Em 2016, Souza atuou para arquivar processos contra o atual líder do governo no Senado, Romero Jucá (PMDB-RR). O presidente do Conselho disse que "não havia provas suficientes" para abrir um processo, apenas "recortes de jornais".

Em conversas gravadas pelo ex-presidente da Transpetro, Sergio Machado, o peemedebista fala em um "pacto" para "estancar essa sangria" em referência às investigações da Operação Lava Jato.

Aliado do líder do PMDB no Senado, Renan Calheiros (PMDB-AL) e do ex-presidente da República e ex-senado José Sarney, Souza preside o colegiado desde fevereiro de 2015.

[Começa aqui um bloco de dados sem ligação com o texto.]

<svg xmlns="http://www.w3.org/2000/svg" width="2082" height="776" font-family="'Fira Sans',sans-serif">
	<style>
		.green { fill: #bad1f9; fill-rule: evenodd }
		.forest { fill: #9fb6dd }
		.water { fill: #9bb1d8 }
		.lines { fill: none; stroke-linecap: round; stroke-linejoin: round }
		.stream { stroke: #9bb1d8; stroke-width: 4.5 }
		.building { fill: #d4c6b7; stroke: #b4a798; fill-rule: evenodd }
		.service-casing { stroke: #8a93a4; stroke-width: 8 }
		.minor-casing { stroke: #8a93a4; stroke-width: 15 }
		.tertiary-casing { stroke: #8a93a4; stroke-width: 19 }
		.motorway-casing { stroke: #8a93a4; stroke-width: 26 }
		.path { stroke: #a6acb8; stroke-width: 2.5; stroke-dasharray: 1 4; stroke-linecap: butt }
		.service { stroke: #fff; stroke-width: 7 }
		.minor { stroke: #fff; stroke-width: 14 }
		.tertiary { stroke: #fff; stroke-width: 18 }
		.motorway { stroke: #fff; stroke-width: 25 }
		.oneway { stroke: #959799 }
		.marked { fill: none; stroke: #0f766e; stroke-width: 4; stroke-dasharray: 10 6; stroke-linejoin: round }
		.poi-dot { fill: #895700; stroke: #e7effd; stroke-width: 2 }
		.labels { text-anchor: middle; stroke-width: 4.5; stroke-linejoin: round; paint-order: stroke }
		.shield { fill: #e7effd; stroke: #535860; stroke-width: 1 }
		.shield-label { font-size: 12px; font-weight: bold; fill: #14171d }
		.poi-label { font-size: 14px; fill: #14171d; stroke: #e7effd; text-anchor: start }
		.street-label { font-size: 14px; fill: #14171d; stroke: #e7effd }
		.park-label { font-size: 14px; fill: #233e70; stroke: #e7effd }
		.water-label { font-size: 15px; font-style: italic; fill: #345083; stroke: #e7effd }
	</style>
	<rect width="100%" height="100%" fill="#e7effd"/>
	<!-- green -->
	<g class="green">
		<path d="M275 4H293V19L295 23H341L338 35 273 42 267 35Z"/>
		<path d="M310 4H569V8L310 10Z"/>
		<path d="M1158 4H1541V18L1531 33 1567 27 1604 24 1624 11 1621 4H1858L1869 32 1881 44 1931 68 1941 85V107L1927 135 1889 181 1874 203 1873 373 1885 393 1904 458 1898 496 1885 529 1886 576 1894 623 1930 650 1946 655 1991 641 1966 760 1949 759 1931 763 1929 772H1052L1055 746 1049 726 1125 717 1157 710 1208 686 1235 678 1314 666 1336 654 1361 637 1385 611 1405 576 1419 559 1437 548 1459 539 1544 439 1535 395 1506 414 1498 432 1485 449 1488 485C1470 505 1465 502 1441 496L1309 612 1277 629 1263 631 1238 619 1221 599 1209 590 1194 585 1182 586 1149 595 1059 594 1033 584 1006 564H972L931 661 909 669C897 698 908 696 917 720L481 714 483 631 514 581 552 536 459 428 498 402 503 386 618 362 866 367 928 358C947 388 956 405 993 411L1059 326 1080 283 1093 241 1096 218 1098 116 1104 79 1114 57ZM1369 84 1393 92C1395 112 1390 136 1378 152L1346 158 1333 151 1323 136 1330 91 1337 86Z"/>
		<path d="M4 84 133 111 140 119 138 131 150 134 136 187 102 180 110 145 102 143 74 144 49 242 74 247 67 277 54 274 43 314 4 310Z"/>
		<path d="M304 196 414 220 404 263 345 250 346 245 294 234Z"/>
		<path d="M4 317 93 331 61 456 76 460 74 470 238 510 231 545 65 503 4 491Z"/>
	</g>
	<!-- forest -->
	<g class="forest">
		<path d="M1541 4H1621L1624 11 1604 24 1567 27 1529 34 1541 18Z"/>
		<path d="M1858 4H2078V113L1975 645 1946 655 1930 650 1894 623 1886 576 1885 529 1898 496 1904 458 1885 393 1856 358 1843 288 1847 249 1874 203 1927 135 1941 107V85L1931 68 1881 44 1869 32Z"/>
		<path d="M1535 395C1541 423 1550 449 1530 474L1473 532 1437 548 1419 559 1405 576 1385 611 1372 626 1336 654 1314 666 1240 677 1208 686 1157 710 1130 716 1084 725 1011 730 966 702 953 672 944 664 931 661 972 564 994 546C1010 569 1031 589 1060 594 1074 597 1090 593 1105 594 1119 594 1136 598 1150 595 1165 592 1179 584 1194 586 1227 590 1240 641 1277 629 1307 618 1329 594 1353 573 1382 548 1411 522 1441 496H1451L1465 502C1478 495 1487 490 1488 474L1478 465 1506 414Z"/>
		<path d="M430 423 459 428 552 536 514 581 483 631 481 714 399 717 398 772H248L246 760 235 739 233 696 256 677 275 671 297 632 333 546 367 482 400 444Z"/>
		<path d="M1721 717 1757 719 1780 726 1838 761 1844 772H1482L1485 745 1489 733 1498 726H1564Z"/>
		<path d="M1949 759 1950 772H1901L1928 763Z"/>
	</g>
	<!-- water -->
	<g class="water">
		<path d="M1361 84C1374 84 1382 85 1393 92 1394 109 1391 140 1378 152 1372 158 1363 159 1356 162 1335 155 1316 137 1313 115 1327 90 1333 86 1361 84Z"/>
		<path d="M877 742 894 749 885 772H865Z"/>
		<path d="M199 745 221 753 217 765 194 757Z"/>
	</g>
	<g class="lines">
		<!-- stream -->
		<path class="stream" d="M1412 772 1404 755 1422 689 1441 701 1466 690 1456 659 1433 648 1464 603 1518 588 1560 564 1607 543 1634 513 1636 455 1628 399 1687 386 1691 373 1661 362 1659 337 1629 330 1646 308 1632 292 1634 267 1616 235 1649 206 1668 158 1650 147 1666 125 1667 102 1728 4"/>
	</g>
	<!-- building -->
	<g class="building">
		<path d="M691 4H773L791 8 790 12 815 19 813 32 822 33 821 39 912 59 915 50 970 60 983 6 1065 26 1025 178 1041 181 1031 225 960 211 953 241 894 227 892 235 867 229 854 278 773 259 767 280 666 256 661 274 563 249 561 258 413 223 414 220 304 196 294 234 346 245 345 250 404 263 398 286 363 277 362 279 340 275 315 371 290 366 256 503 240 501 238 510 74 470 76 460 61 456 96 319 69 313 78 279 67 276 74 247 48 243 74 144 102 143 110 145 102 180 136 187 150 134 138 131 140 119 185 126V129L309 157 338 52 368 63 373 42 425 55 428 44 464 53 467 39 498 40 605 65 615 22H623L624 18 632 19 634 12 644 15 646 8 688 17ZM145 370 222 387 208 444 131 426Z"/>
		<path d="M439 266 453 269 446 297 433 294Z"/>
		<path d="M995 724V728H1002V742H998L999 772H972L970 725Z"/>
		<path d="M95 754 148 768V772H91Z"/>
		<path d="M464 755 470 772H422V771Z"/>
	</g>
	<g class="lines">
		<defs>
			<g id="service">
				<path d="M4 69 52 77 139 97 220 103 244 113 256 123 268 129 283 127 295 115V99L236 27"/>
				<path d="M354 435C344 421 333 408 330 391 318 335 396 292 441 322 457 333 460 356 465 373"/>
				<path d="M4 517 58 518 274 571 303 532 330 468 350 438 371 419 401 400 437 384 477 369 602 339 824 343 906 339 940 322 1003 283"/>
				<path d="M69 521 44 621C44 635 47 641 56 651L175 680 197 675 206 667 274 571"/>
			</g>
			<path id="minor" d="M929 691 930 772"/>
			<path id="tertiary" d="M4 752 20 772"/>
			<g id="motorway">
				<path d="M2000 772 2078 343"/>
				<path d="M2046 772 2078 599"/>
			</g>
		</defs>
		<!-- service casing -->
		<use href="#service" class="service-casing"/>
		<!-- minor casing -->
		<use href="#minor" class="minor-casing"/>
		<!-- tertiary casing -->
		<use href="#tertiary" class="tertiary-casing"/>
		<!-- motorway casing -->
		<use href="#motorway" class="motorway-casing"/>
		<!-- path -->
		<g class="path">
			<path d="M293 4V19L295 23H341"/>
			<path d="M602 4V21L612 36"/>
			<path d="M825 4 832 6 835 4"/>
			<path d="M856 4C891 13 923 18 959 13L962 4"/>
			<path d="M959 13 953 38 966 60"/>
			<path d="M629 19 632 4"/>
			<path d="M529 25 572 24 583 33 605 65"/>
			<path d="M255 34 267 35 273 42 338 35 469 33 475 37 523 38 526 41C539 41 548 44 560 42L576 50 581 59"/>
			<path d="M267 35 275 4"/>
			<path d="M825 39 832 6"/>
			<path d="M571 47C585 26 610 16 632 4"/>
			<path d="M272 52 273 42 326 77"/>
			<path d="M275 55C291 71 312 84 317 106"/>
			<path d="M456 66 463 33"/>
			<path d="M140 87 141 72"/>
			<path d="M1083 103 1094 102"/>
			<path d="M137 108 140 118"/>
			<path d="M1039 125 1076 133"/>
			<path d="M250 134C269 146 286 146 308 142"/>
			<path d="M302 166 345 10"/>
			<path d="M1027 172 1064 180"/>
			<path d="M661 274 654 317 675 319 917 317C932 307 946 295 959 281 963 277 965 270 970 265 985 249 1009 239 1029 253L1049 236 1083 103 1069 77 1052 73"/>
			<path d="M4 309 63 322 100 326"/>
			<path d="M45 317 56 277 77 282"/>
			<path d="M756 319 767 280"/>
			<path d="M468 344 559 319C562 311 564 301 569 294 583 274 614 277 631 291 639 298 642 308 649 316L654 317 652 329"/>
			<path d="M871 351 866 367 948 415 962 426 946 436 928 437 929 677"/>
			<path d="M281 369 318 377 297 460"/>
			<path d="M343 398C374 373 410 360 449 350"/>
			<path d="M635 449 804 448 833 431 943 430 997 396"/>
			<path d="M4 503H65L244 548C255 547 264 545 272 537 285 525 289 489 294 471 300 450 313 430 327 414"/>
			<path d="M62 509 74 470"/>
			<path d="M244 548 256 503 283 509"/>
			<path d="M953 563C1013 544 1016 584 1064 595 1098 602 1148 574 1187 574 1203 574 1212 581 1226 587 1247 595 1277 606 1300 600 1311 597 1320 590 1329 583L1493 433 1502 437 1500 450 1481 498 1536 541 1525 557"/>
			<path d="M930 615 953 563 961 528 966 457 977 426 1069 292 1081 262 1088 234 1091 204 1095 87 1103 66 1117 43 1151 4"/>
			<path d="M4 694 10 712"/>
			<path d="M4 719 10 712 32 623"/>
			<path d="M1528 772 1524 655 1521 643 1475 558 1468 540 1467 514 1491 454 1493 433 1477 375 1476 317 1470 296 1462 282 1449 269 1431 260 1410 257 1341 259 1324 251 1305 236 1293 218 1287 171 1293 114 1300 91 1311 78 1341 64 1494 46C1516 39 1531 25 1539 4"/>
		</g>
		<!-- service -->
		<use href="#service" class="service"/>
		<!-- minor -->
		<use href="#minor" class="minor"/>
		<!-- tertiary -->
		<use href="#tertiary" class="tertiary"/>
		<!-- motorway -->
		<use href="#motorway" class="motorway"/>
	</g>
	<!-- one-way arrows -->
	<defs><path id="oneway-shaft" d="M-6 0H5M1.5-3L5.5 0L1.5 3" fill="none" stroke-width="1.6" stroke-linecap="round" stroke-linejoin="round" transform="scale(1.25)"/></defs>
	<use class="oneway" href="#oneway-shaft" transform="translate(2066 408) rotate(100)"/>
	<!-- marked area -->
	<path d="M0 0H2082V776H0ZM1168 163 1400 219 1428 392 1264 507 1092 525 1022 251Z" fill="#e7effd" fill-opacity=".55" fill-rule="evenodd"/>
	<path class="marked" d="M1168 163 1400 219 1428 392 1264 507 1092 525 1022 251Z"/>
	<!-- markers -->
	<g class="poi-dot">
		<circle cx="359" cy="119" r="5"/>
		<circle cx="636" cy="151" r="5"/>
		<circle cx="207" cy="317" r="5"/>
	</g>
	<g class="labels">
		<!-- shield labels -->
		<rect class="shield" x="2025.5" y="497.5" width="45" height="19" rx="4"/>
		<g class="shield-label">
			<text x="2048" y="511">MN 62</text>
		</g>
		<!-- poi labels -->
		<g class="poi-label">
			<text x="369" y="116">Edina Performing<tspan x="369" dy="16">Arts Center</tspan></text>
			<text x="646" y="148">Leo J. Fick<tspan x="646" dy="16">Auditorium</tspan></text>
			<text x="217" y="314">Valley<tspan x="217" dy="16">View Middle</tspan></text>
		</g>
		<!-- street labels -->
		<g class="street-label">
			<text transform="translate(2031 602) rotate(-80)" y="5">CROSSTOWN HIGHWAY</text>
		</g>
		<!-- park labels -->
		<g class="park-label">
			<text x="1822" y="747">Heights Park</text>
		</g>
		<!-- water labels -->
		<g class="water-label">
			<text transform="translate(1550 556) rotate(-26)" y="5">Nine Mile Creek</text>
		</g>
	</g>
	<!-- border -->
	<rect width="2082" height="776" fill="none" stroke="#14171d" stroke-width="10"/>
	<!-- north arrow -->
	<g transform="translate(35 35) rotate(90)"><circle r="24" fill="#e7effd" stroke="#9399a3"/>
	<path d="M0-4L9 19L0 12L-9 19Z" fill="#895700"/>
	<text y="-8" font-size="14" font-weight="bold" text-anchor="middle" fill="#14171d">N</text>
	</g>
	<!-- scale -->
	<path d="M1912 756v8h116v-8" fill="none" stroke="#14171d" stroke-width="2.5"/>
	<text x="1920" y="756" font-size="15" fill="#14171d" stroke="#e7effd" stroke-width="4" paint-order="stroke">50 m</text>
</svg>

Desde então, ele arquivou ainda processos contra os senadores Gleisi Hoffmann (PT-PR), José Medeiros (PSD-MT), Randolfe Rodrigues (Rede-AP), Fernando Collor de Mello (PTC-AL), Álvaro Dias (PSDB-SP) e João Capiberibe (PSB-AP). Além do ex-senador Delcídio Amaral (ex-PT-MS) e de outros processos em que Aécio foi alvo.

Neste mesmo período, Souza só aprovou a admissibilidade de outra representação contra Delcídio, que acabou resultando na sua cassação, e em uma representação contra Randolfe, que foi posteriormente arquivada pelo colegiado.

O presidente do Conselho tem um mandato de dois anos e cabe a ele avaliar a admissibilidade de representações e denúncias feitas contra senadores. Souza é conhecido por encomendar relatórios aos técnicos de acordo com os seus posicionamentos. A eleição para o cargo é feita em acordo entre os líderes partidários e o presidente da Casa.

Ele já ocupou o postos outras três vezes. Coube a ele arquivar processos em 2010 e 2011, na época do escândalo dos atos secretos, em que medidas administrativas tomadas pelo Senado não eram publicadas oficialmente.

João Alberto Souza é economista nascido em Bacabal (MA) em 1935. Ele foi deputado estadual pela Arena, PDS e PMDB. Foi eleito vice-governador do Maranhão, na chapa de Epitácio Cafeteira, em 1986. Em 1990, assumiu o governo do estado quando Cafeteira deixou o cargo para se candidatar ao Senado.

Em abril de 2009, Souza se tornou vice-governador de Roseana Sarney, que assumiu o cargo após a cassação de Jackson Lago, determinada pelo Tribunal Superior Eleitoral (TSE).